Now a George Cross awarded posthumously to the Scot executed during the Second World War has fetched £228,000 at auction.
The decoration – the highest civilian award for gallantry – was presented to Mr Fraser’s widow by George VI in 1946.
Mr Fraser, born in Edinburgh in 1896, was killed in Hong Kong in 1943 after he doggedly resisted all attempts to make him reveal details of escape plans and secret communications with the outside world.
The medal – described as one of the most important and poignant gallantry awards of the Second World War – was put up for auction by his grandchildren, along with his leather suitcase containing a copy of the last letter he wrote to his wife Kathleen.
It was bought by an anonymous bidder in the London auction room of Dix Noonan Webb for £228,000 – exceeding its pre-sale estimate by £100,000.

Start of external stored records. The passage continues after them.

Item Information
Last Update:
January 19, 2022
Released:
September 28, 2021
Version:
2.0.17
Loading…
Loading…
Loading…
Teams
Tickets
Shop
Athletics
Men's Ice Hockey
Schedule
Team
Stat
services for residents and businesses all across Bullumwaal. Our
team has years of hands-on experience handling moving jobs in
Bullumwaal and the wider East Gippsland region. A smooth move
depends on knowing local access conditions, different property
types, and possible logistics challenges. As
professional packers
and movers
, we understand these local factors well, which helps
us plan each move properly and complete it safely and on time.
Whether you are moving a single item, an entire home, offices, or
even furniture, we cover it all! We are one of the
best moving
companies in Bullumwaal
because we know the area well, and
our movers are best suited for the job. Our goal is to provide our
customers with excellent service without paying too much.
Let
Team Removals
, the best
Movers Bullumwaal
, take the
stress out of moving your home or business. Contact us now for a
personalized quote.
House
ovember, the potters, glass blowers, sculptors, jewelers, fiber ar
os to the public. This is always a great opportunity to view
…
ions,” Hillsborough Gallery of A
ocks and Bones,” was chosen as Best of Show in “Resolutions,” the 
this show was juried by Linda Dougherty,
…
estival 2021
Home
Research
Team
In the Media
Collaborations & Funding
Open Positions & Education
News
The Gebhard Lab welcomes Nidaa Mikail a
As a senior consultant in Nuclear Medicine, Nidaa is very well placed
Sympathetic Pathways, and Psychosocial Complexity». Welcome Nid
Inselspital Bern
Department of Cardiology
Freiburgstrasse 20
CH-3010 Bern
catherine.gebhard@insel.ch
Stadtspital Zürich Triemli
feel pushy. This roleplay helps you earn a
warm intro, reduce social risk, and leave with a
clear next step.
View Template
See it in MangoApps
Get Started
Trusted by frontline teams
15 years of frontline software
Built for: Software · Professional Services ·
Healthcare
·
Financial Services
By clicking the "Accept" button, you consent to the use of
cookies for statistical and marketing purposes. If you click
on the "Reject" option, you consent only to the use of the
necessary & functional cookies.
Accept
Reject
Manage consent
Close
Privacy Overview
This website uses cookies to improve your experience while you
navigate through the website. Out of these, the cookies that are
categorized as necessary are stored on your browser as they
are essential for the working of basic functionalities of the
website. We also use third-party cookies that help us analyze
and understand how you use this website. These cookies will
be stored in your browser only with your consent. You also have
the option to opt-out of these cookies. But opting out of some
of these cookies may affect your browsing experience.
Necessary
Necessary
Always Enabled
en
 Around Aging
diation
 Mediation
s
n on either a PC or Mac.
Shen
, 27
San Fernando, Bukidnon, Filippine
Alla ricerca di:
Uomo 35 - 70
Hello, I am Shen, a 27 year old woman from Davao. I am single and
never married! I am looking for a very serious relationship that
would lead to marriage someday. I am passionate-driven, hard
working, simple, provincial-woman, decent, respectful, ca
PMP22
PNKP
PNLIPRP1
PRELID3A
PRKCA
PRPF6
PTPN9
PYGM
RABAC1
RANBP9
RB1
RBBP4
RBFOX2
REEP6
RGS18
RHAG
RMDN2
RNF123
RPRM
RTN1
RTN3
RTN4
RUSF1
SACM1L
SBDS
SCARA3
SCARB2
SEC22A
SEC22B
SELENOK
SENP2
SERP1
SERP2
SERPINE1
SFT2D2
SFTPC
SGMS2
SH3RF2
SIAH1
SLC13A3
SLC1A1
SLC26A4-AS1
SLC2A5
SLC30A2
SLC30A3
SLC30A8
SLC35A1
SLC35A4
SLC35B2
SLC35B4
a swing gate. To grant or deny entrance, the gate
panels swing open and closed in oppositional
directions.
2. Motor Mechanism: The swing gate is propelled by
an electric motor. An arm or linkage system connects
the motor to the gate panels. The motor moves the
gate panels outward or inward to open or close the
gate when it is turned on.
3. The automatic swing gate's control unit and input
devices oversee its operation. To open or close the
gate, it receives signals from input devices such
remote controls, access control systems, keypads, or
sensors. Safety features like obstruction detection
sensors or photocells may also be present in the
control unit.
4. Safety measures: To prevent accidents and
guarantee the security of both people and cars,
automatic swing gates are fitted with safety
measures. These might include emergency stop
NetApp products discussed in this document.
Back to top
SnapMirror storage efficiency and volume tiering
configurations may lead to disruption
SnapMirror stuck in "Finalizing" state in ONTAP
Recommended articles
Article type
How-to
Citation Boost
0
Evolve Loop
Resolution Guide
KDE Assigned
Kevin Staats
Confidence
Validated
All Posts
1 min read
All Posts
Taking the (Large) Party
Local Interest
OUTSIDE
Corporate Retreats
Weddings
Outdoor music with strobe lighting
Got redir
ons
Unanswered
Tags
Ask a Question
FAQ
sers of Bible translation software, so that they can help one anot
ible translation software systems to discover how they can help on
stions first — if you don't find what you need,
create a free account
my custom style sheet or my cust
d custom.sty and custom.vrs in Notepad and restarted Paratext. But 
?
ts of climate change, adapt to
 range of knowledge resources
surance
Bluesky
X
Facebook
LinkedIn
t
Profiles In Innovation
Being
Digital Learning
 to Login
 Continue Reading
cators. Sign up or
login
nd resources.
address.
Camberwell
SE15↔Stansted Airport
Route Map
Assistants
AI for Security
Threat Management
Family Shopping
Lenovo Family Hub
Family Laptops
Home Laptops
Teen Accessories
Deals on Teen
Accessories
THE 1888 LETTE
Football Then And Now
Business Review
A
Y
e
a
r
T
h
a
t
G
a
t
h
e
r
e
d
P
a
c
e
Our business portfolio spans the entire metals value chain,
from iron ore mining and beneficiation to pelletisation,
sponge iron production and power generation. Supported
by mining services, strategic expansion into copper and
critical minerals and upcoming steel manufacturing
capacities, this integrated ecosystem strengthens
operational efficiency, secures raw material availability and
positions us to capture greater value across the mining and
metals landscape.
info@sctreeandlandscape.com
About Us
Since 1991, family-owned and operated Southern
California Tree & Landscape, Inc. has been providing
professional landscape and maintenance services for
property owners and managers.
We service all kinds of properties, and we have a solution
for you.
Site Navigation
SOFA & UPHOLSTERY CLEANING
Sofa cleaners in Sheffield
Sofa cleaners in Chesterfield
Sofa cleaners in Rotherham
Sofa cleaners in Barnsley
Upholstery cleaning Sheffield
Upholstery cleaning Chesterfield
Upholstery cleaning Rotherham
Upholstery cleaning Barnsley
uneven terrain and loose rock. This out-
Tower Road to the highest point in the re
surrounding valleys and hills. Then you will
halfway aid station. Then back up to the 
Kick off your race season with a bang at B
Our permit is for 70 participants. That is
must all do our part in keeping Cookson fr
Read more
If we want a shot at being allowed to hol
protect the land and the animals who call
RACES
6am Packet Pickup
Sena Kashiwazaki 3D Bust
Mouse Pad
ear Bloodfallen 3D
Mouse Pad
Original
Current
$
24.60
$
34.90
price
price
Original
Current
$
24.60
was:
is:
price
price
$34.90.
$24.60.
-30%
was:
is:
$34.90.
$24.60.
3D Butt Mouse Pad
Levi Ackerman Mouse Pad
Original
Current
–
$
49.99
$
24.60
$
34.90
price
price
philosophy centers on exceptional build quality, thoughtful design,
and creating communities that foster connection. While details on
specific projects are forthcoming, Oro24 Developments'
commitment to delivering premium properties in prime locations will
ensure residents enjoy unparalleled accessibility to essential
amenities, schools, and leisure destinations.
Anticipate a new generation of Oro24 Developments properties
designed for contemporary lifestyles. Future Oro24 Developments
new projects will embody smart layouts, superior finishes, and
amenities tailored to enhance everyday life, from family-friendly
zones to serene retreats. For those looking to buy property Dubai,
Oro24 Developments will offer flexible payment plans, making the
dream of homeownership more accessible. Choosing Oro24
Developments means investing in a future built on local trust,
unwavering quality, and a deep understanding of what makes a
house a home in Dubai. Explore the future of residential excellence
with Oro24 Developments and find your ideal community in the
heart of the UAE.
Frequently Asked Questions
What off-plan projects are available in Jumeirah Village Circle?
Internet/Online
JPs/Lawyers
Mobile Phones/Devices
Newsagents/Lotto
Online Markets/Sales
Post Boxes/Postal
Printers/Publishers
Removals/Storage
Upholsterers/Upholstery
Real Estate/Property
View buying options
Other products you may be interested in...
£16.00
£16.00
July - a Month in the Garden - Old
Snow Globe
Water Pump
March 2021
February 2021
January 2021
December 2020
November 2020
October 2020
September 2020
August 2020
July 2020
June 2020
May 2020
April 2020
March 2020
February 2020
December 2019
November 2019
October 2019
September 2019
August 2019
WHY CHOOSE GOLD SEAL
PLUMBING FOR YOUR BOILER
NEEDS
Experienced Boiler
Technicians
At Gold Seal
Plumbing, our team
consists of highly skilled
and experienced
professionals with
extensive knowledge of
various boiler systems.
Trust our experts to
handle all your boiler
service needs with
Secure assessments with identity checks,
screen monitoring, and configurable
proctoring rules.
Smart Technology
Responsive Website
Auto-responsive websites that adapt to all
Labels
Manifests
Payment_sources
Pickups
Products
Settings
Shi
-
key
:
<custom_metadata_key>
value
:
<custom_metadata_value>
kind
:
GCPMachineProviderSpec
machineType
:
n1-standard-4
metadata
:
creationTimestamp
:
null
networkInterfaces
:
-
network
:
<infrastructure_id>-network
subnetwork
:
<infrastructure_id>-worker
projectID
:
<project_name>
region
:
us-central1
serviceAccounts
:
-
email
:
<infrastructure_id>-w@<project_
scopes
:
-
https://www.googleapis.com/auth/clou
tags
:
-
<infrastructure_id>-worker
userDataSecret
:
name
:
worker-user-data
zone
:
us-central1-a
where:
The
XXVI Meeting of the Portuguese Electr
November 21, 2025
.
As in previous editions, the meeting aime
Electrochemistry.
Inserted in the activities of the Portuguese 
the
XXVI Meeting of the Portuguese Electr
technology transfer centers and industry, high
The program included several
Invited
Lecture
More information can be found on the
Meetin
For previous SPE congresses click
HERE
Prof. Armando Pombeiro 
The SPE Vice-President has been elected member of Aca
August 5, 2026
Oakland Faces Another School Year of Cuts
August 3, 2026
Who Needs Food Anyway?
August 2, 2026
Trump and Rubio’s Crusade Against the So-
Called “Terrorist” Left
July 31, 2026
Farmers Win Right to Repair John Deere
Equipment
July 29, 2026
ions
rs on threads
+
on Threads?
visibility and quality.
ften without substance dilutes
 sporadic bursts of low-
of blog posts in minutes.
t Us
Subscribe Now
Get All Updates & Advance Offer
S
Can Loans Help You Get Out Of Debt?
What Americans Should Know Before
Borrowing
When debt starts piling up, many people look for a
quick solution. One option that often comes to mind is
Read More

Mr Fraser, who won the Military Cross and Bar during the First World War, was a Civilian Defence Secretary in Hong Kong and a member of the Executive Council in the British colony.
Following the fall of Hong Kong to the Japanese, he was interned but organised escape plans and a clandestine wireless service, and succeeded in receiving news from outside and getting important information out.
Mr Fraser, who was educated at Edinburgh’s Trinity Academy and then Edinburgh University, was eventually arrested and subjected to prolonged torture by his captors.
His medal citation states: “Under this treatment he steadfastly refused to utter one word that could help the Japanese investigations or bring punishments to others.
“His fortitude under the most severe torture was such that it was commented on by the Japanese prison guards.”
George Wright-Nooth, a Hong Kong police officer who smuggled food and messages in and out of the camp, later wrote in his memoirs of Mr Fraser’s “incredible courage”.
He recalled: “He was a small, somewhat mild-looking civil servant. He went to his death crippled by torture and beatings, his body emaciated and bent, virtually unrecognisable as the man he had once been.
“His was the triumph of the spirit over physical torment.”
Mr Fraser and 32 others – including one woman – were sentenced to death after a show trial.
The civil servant’s wife had been evacuated from Hong Kong with their sons before the Japanese attack.
On the day of his execution, Mr Fraser, knowing his fate, wrote to his wife: “My dearest darling. This is my last letter... Give the boys a good education and make them learn a trade or profession.
“Remember the only thing I cared about was you and the boys. My dearest love to you and Tom and Ian.”
The letter was discovered, with the rest of his effects, in a battered suitcase returned to Kathleen after the war.